The input
____________

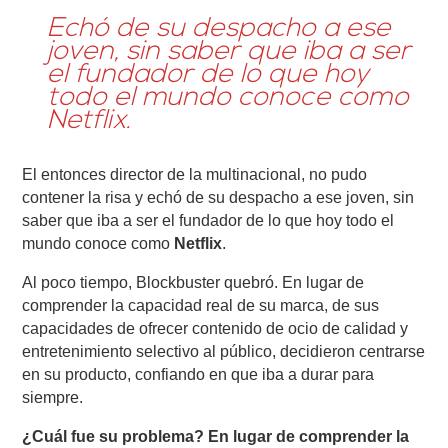
Echó de su despacho a ese
joven, sin saber que iba a ser
el fundador de lo que hoy
todo el mundo conoce como
Netflix.
El entonces director de la multinacional, no pudo
contener la risa y echó de su despacho a ese joven, sin
saber que iba a ser el fundador de lo que hoy todo el
mundo conoce como
Netflix
.
Al poco tiempo, Blockbuster quebró. En lugar de
comprender la capacidad real de su marca, de sus
capacidades de ofrecer contenido de ocio de calidad y
entretenimiento selectivo al público, decidieron centrarse
en su producto, confiando en que iba a durar para
siempre.
¿Cuál fue su problema? En lugar de comprender la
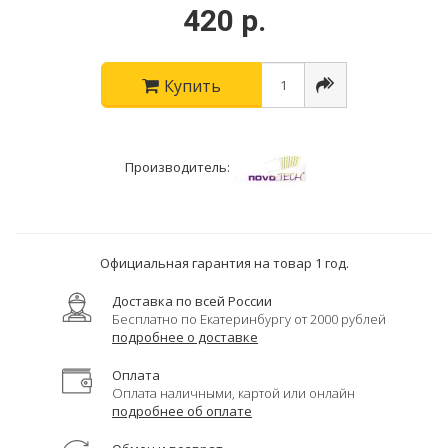
420 р.
Купить
Производитель:
Официальная гарантия на товар 1 год.
Доставка по всей России
Бесплатно по Екатеринбургу от 2000 рублей
подробнее о доставке
Оплата
Оплата наличными, картой или онлайн
подробнее об оплате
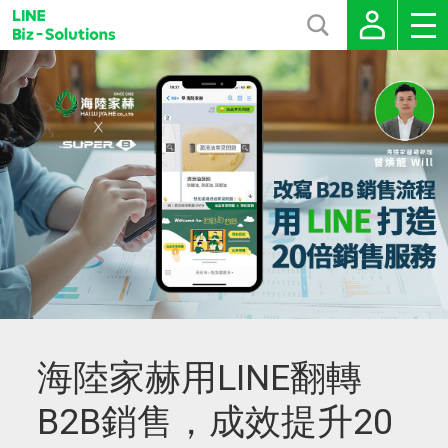
海陸家赫用LINE翻轉
B2B銷售，成效提升20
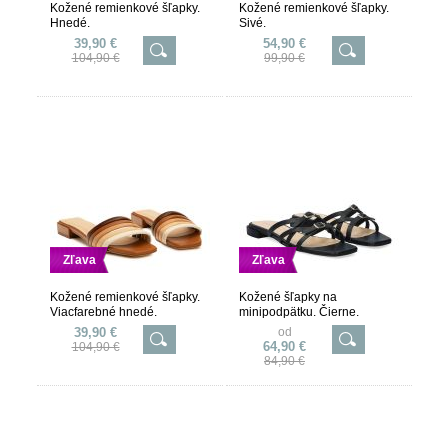
Kožené remienkové šľapky.
Kožené remienkové šľapky.
Hnedé.
Sivé.
39,90 €
54,90 €
104,90 €
99,90 €
Zľava
Zľava
Kožené remienkové šľapky.
Kožené šľapky na
Viacfarebné hnedé.
minipodpätku. Čierne.
39,90 €
od
64,90 €
104,90 €
84,90 €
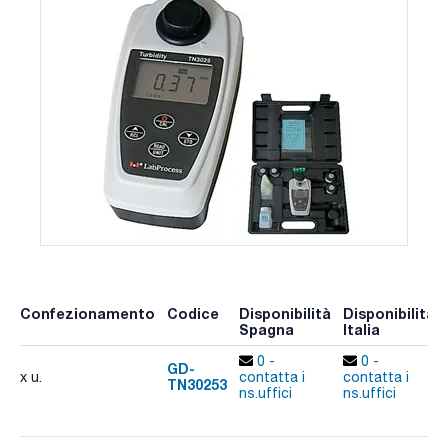
Confezionamento
Codice
Disponibilità
Disponibilità
Spagna
Italia
0 -
0 -
GD-
x u.
contatta i
contatta i
TN30253
ns.uffici
ns.uffici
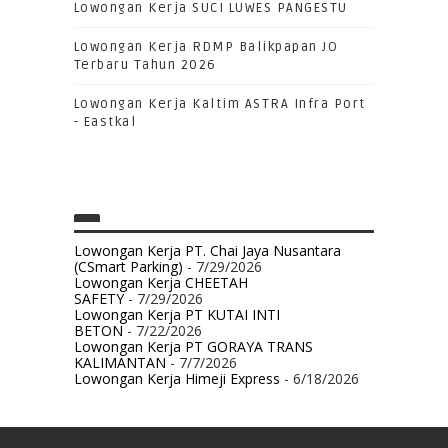
Lowongan Kerja SUCI LUWES PANGESTU
Lowongan Kerja RDMP Balikpapan JO
Terbaru Tahun 2026
Lowongan Kerja Kaltim ASTRA Infra Port
- Eastkal
Lowongan Kerja PT. Chai Jaya Nusantara
(CSmart Parking)
- 7/29/2026
Lowongan Kerja CHEETAH
SAFETY
- 7/29/2026
Lowongan Kerja PT KUTAI INTI
BETON
- 7/22/2026
Lowongan Kerja PT GORAYA TRANS
KALIMANTAN
- 7/7/2026
Lowongan Kerja Himeji Express
- 6/18/2026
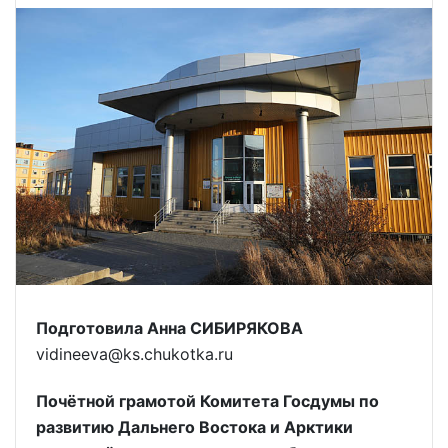
Подготовила Анна СИБИРЯКОВА
vidineeva@ks.chukotka.ru
Почётной грамотой Комитета Госдумы по
развитию Дальнего Востока и Арктики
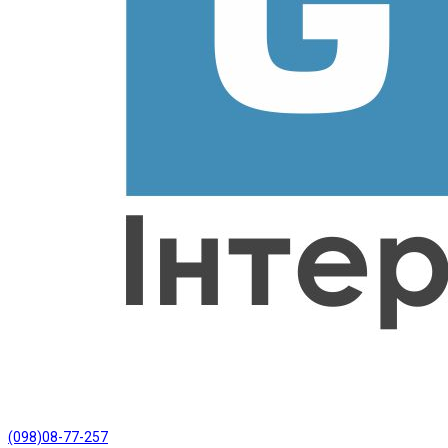
(098)08-77-257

____________

Task prompt
Pictures in the data above should not be copied; transcribe everything else exactly.

Exercise solution
Echó de su despacho a ese
joven, sin saber que iba a ser
el fundador de lo que hoy
todo el mundo conoce como
Netflix.
El entonces director de la multinacional, no pudo
contener la risa y echó de su despacho a ese joven, sin
saber que iba a ser el fundador de lo que hoy todo el
mundo conoce como
Netflix
.
Al poco tiempo, Blockbuster quebró. En lugar de
comprender la capacidad real de su marca, de sus
capacidades de ofrecer contenido de ocio de calidad y
entretenimiento selectivo al público, decidieron centrarse
en su producto, confiando en que iba a durar para
siempre.
¿Cuál fue su problema? En lugar de comprender la
420 р.
Купить
Производитель:
Официальная гарантия на товар 1 год.
Доставка по всей России
Бесплатно по Екатеринбургу от 2000 рублей
подробнее о доставке
Оплата
Оплата наличными, картой или онлайн
подробнее об оплате
海陸家赫用LINE翻轉
B2B銷售，成效提升20
Kožené remienkové šľapky.
Kožené remienkové šľapky.
Hnedé.
Sivé.
39,90 €
54,90 €
104,90 €
99,90 €
Zľava
Zľava
Kožené remienkové šľapky.
Kožené šľapky na
Viacfarebné hnedé.
minipodpätku. Čierne.
39,90 €
od
64,90 €
104,90 €
84,90 €
Confezionamento
Codice
Disponibilità
Disponibilità
Spagna
Italia
0 -
0 -
GD-
x u.
contatta i
contatta i
TN30253
ns.uffici
ns.uffici
Lowongan Kerja SUCI LUWES PANGESTU
Lowongan Kerja RDMP Balikpapan JO
Terbaru Tahun 2026
Lowongan Kerja Kaltim ASTRA Infra Port
- Eastkal
Lowongan Kerja PT. Chai Jaya Nusantara
(CSmart Parking)
- 7/29/2026
Lowongan Kerja CHEETAH
SAFETY
- 7/29/2026
Lowongan Kerja PT KUTAI INTI
BETON
- 7/22/2026
Lowongan Kerja PT GORAYA TRANS
KALIMANTAN
- 7/7/2026
Lowongan Kerja Himeji Express
- 6/18/2026
Подготовила Анна СИБИРЯКОВА
vidineeva@ks.chukotka.ru
Почётной грамотой Комитета Госдумы по
развитию Дальнего Востока и Арктики
(098)08-77-257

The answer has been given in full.